Seperti kebiasaan warga setempat, tahlilan diadakan selama tujuh hari berturut-turut. Setelah ini, tahlilan akan ada jeda, untuk kemudian dilanjutkan pada hari ke empat puluh, hari ke seratus, dan hari ke seribu.

Malam itu, rencananya keluarga akan menyelenggarakan selamatan yang agak berbeda bila dibanding hari-hari sebelumnya.

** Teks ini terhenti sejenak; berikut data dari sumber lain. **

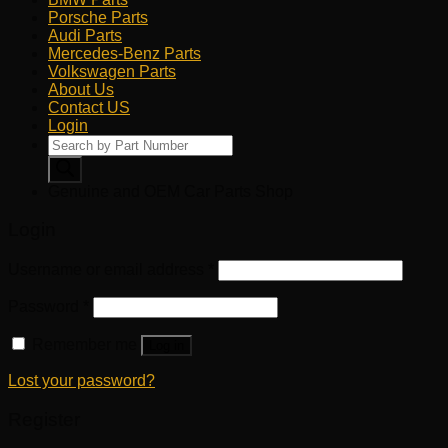
Porsche Parts
Audi Parts
Mercedes-Benz Parts
Volkswagen Parts
About Us
Contact US
Login
Products
search
Genuine and OEM Car Parts Shop
Login
Username or email address
*
Password
*
Remember me
Log in
Lost your password?
Register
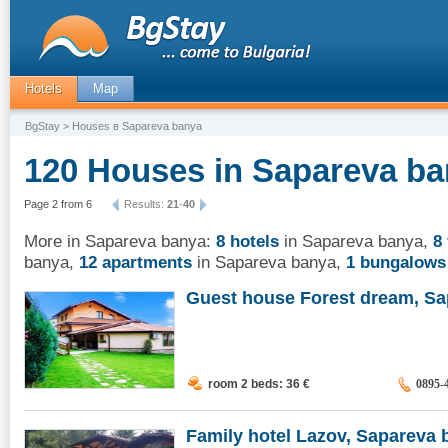
Hotels
Map
BgStay
> Houses в Sapareva banya
120 Houses in Sapareva ba
Page 2 from 6
Results:
21
-
40
More in Sapareva banya:
8 hotels
in Sapareva banya
,
8
banya
,
12 apartments
in Sapareva banya
,
1 bungalows
Guest house Forest dream, Sap
room 2 beds: 36
€
0895-
Family hotel Lazov, Sapareva b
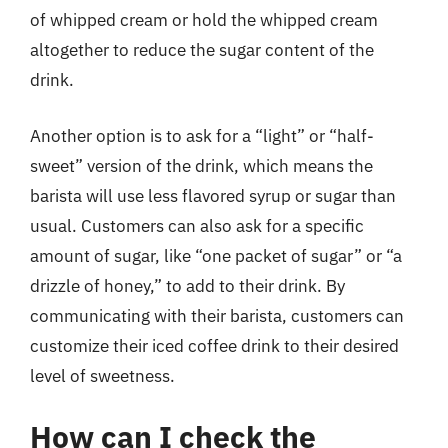
of whipped cream or hold the whipped cream
altogether to reduce the sugar content of the
drink.
Another option is to ask for a “light” or “half-
sweet” version of the drink, which means the
barista will use less flavored syrup or sugar than
usual. Customers can also ask for a specific
amount of sugar, like “one packet of sugar” or “a
drizzle of honey,” to add to their drink. By
communicating with their barista, customers can
customize their iced coffee drink to their desired
level of sweetness.
How can I check the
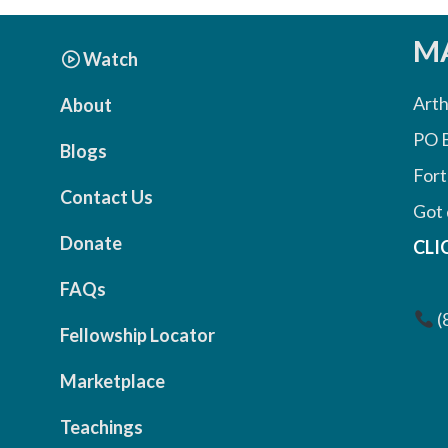
MA
Watch
Arth
About
PO 
Blogs
Fort
Contact Us
Got 
Donate
CLI
FAQs
(
Fellowship Locator
Marketplace
Teachings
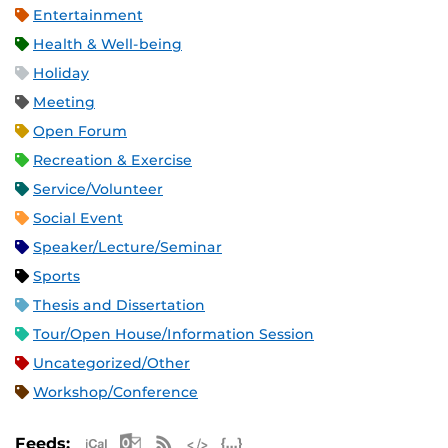
Entertainment
Health & Well-being
Holiday
Meeting
Open Forum
Recreation & Exercise
Service/Volunteer
Social Event
Speaker/Lecture/Seminar
Sports
Thesis and Dissertation
Tour/Open House/Information Session
Uncategorized/Other
Workshop/Conference
Apple iCal Feed (ICS)
Microsoft Outlook Feed (ICS)
RSS Feed
XML Feed
JSON Feed
Feeds:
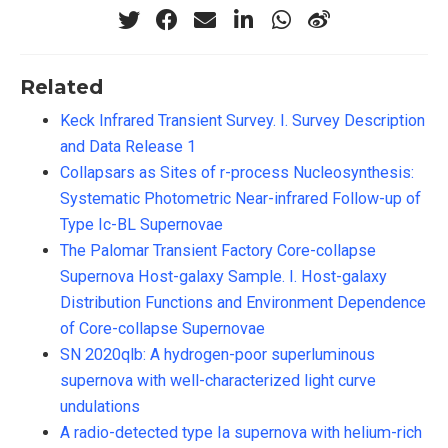
Related
Keck Infrared Transient Survey. I. Survey Description
and Data Release 1
Collapsars as Sites of r-process Nucleosynthesis:
Systematic Photometric Near-infrared Follow-up of
Type Ic-BL Supernovae
The Palomar Transient Factory Core-collapse
Supernova Host-galaxy Sample. I. Host-galaxy
Distribution Functions and Environment Dependence
of Core-collapse Supernovae
SN 2020qlb: A hydrogen-poor superluminous
supernova with well-characterized light curve
undulations
A radio-detected type Ia supernova with helium-rich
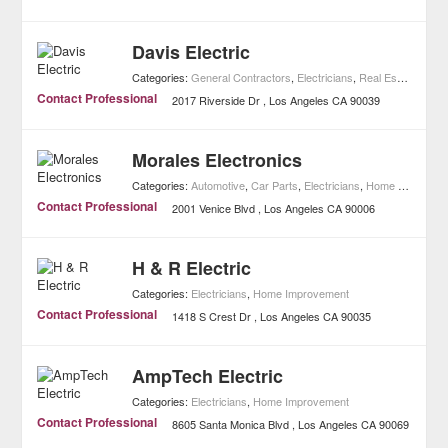
Davis Electric
Categories:
General Contractors
,
Electricians
,
Real Estate
,
Home
Contact Professional
2017 Riverside Dr
Los Angeles
CA
90039
Morales Electronics
Categories:
Automotive
,
Car Parts
,
Electricians
,
Home Improvement
Contact Professional
2001 Venice Blvd
Los Angeles
CA
90006
H & R Electric
Categories:
Electricians
,
Home Improvement
Contact Professional
1418 S Crest Dr
Los Angeles
CA
90035
AmpTech Electric
Categories:
Electricians
,
Home Improvement
Contact Professional
8605 Santa Monica Blvd
Los Angeles
CA
90069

Selain mengundang tetangga, kerabat, dan saudara-saudara jauh, selamatan juga diakhiri dengan hidangan yang lebih dari biasanya. Selain tahlil di rumah, di kubur Salim juga ada beberapa orang yang mengaji siang malam.

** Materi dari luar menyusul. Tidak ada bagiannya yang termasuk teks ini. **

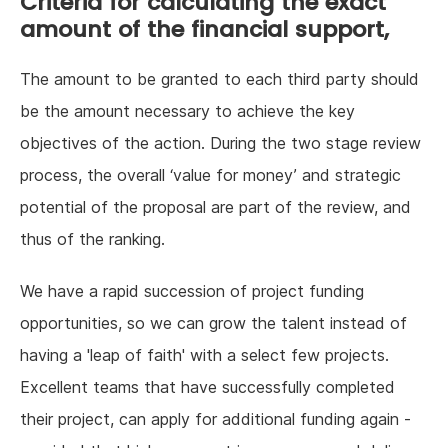
Criteria for calculating the exact
amount of the financial support,
The amount to be granted to each third party should
be the amount necessary to achieve the key
objectives of the action. During the two stage review
process, the overall ‘value for money’ and strategic
potential of the proposal are part of the review, and
thus of the ranking.
We have a rapid succession of project funding
opportunities, so we can grow the talent instead of
having a 'leap of faith' with a select few projects.
Excellent teams that have successfully completed
their project, can apply for additional funding again -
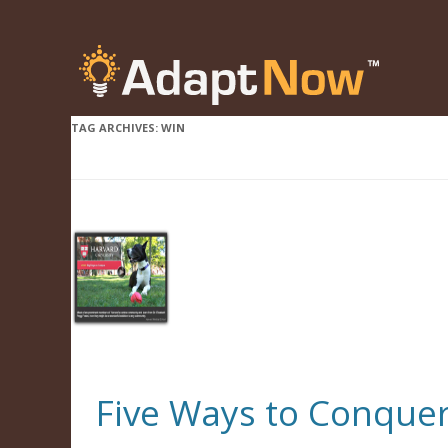
TAG ARCHIVES:
WIN
Five Ways to Conquer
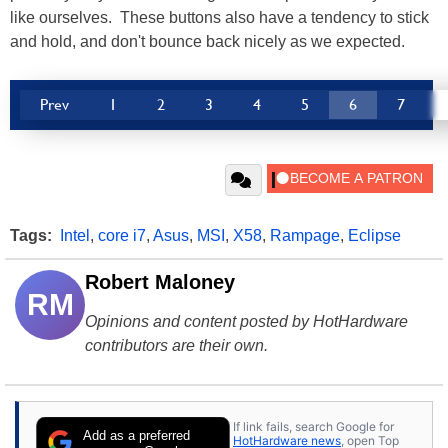
like ourselves. These buttons also have a tendency to stick
and hold, and don't bounce back nicely as we expected.
Prev
1
2
3
4
5
6
7
Tags:
Intel
,
core i7
,
Asus
,
MSI
,
X58
,
Rampage
,
Eclipse
Robert Maloney
RM
Opinions and content posted by HotHardware
contributors are their own.
If link fails, search Google for
Add as a preferred
HotHardware news
, open Top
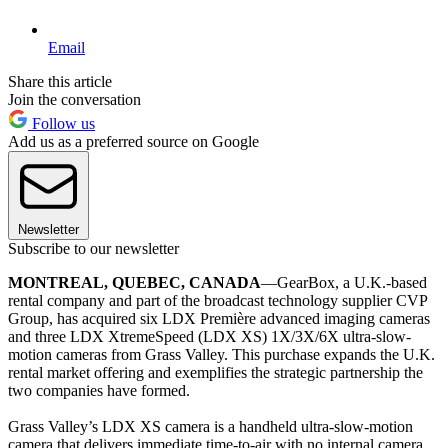
Email
Share this article
Join the conversation
Follow us
Add us as a preferred source on Google
Newsletter
Subscribe to our newsletter
MONTREAL, QUEBEC, CANADA
—GearBox, a U.K.-based
rental company and part of the broadcast technology supplier CVP
Group, has acquired six LDX Première advanced imaging cameras
and three LDX XtremeSpeed (LDX XS) 1X/3X/6X ultra-slow-
motion cameras from Grass Valley. This purchase expands the U.K.
rental market offering and exemplifies the strategic partnership the
two companies have formed.
Grass Valley’s LDX XS camera is a handheld ultra-slow-motion
camera that delivers immediate time-to-air with no internal camera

Memang sudah menjadi adat masyarakat setempat, mengadakan tahlilan selama tujuh hari setelah kematian. Apalagi bagi mereka yang berharta seperti keluarga Salim, mereka bisa membayar orang untuk mengajikan kubur Salim sampai satu minggu berturut-turut, siang dan malam.

Demikian pula pada kubur Salim. Pihak keluarganya sudah membayar 12 orang untuk mengaji di kubur Salim. Kelompok yang mengaji di makam itu dibagi menjadi dua kelompok, yaitu yang mengaji pada siang hari dan yang mengaji pada malam hari.

Hari itu adalah hari terakhir pengajian di makam Salim. Dua belas orang yang dibayar untuk mengaji itu sudah tampak hadir di makam. Mereka mengaji di bawah tenda yang sengaja didirikan di dekat kubur Salim.

Sementara itu, di rumah Salim yang kurang lebih berjarak 200 meter dari pemakaman, sudah hadir 40-an orang yang kebanyakan laki-laki.

Tahlilan di pemakaman hampir berakhir. Rencananya, menjelang maghrib mereka harus menyudahi bacaan, sehingga setelah itu mereka dapat menyantap hidangan tahlil, sebelum sholat Maghrib, untuk kemudian kembali ke rumah masing-masing.

Matahari masih meninggalkan rona merahnya di ujung timur, para pembaca doa masih khusyuk dengan bacaannya. Di sekeliling mereka sudah terhidangan nasi tumpeng, lauk pauk dan aneka makanan kampung.

Saat itulah tiba-tiba terdengar suara yang maha dasyat datang dari dalam makam Salim. Saking dahsyatnya bunyi yang mirip ledakan itu, sehingga mampu menghamburkan papan-papan menutup liang kubur.

Menurut keterangan Inor, jenazah Salim ikut terpental keluar dari dalam kubur. Semua orang yang ada di dekat makam itu terkejut luar biasa. Tanpa menolah lagi, mereka berhamburan meninggalkan tanah pekuburan.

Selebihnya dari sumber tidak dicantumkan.